Hello, I am trying to compute the gradient of the following quadratic expression: x.T@A@x where x is a vector with n samples and m features and A is a matrix m times m, the direct derivative of this expression with respect to x is x@(A + A.T), I am trying to get this derivative using autograd function but I couldn’t do it, I implemented it this way:
n_samples = 5
n_features = 2
x = torch.randint(0, 5, (n_samples, n_features)).to(torch.float32).requires_grad_(True)

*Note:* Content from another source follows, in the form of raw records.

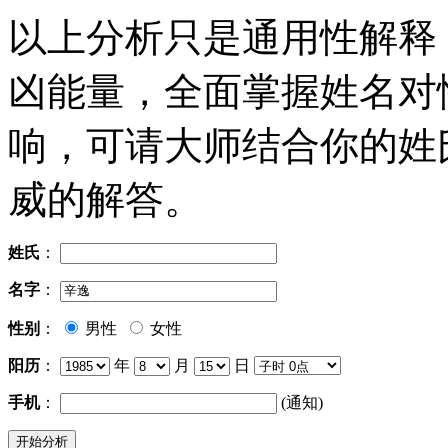
以上分析只是通用性解释
凶能量，全面掌握姓名对
响，可请大师结合你的姓
威的解答。
姓氏
：
名字
：
性别
：
男性
女性
阳历
：
年
月
日
手机
：
(通知)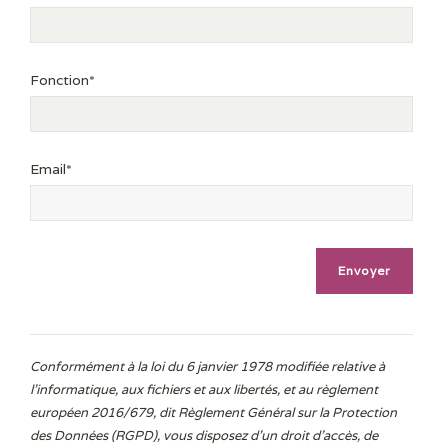
Fonction*
Email*
Conformément à la loi du 6 janvier 1978 modifiée relative à
l'informatique, aux fichiers et aux libertés, et au règlement
européen 2016/679, dit Règlement Général sur la Protection
des Données (RGPD), vous disposez d’un droit d’accès, de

A = torch.randint(0, 5, (n_features, n_features)).to(torch.float32)#.requires_grad_(True)
#Using Autograd
loss = (x @ A @ x.T).sum()
loss.backward()
grad = x.grad
grad2 = x @ (A + A.T)
print(grad)
print(grad2)
However, both results are different, the grad result corresponds to the sum over columns of grad2, for example:
grad = tensor([[96., 78.],
[96., 78.],
[96., 78.],
[96., 78.],
[96., 78.]])
grad2 = tensor([[12., 12.],
[16., 14.],
[20., 18.],
[28., 22.],
[20., 12.]], grad_fn=<MmBackward0>)
grad2.sum(dim=0) = tensor([96., 78.], grad_fn=<SumBackward1>)
I understand that this behavior is maybe due to the fact that I am using the .sum() operator before backward(), but I would like to know if I can get the same result as in the manual derivation. I appreciate any help and further explanation about this. Thanks in advance.